Tento não me esquecer:

    Este blog me ajuda a não esquecer que a pior inimiga da verdade é a convicção e que amar não significa apoiar-se.
    Nós não resolvemos problemas filosóficos. Nós os superamos. Nosso parto é sobre o túmulo, a luz dura um instante e volta a noite.
    Existe alegria. Às vezes é só ouvir, minhas filhas descobrindo o mundo. Mas no fim, o mundo é mais pobre do que eu imaginei.

20/02/2025

Sobre a política

E se houvesse um político que fosse o Lula de 2002 no carisma e na capacidade de conciliação mas sem necessidade tola de aprovação ou apetite pelo poder? Suplicy na utopia e beleza da tez límpida e clara? Zé Dirceu no estoicismo cerebral, mas ético? Sem ideal ou esperança de que isto vá nos acontecer: mora a 3 horas de avião da minha casa, o ex presidente uruguaio Pepe Mujica...

O ateísmo visceral, não militante e profundamente enraizado, sem confronto, indiferente e pragmático, que faz política vivendo sua teoria — coisa que Lula não faz e Suplicy não consegue operacionalizar mesmo quando tem razão. A visão de mundo não doutrinária (há quem discorde) e menos ainda dogmática com grande abertura pro mundo, pra realidade, pra diferença — leve, sem dor, sem esforço de alguém que se basta, sem o olho do outro. Ele não precisa de quase nada, e quando fala, a liberdade interior e o silencio que quase ninguém, ainda menos na política, tem. Um profundo autoconhecimento, sem busca de poder, sem busca de dinheiro. Ele é.

Não seria possível em um país como o Brasil esta descrença, onde presidentes mentem descaradamente sobre sua fé (bozopatia) ou ausencia (FHC e Dilma?). Onde a mera possibilidade de ceticismo afundaria qualquer carreira politica.

Não há, entretanto, inocência. Ele é, como politico?, falho, repleto de contradições. Não retirou por ideologia, apoio a governos autoritários. Não combateu o consumismo e chegou até mesmo a incentivá-lo. Precisava de apoio para conseguir fazer algo: abraçou alianças condenáveis. Maldito presidencialismo de coalizão? Será?

Agora que o Mujica está morrendo; que morreram Abul, meu pai, minha irmã; que Antonioni e Carl Sagan se foram; que até o coerente e corajoso Papa Francisco está no fim – o mundo está empobrecendo. Mas as obras permanecem... Conheci um pouco do Porchat Pereira e do George Minois... Reparei melhor no Falstaff e no Próspero (revivendo sempre Hamlet, Péricles, Otelo, Edgar e Rosalind). Sim!, ainda sinto alegria ao ler filosofia e literatura. Suponho que compreendi melhor o Tchekhov dos contos sem final. Mas mesmo percebendo que sempre há mais um autor ou personagem a ser descoberto — e que o mundo é sempre maior, e maior, e infinito, ainda assim estou envelhecendo e só posso contar de trás pra frente: 10.000, 9999, 9998 dias ...

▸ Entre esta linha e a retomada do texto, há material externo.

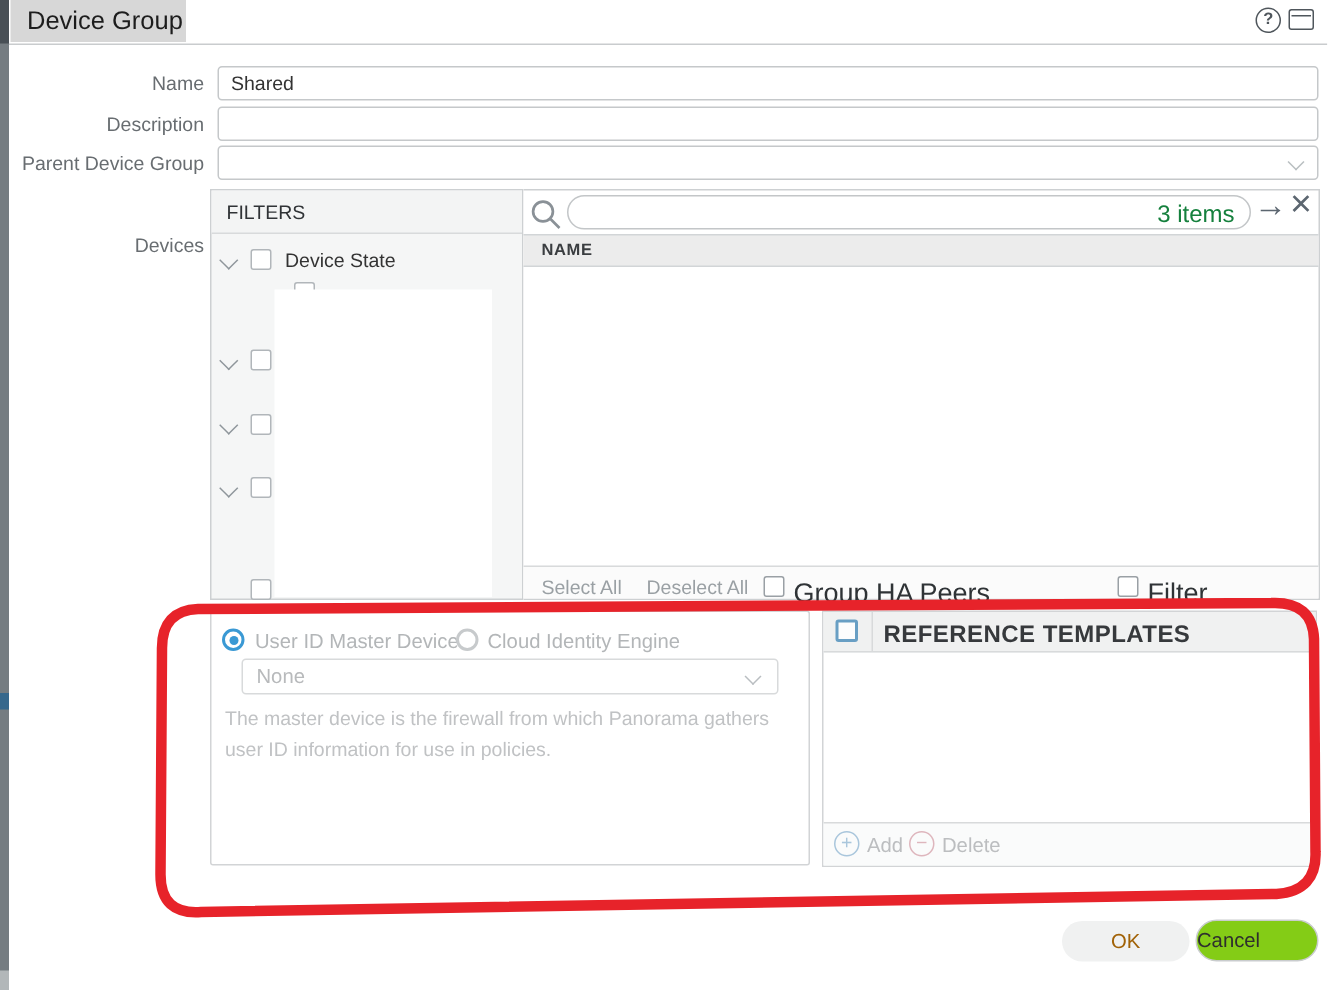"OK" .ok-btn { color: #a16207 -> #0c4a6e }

Cada vez mais cegueta, me regozijo por estar em 2025 e poder dispor de óculos porque o apocalipse cyberpunk ainda demora 30 anos... Se tudo der certo, morro bem antes disto, depois de me mudar pra um campo largo - o mais incomunicável possível, no meio do evangelistão de raivosos idiotas cristãos armados - com a esperança de continuar vendo as meninas felizes... Será delas também a escolha entre a solidão e a vulgaridade... É praticamente incompatível a verdade e agradar as pessoas, ou um ou outro não acontece pra quem ainda não aprendeu a jogar conversa fora... Quando acontece, milagre!, surge verdadeira amizade, sem lambeções, de poucas palavras.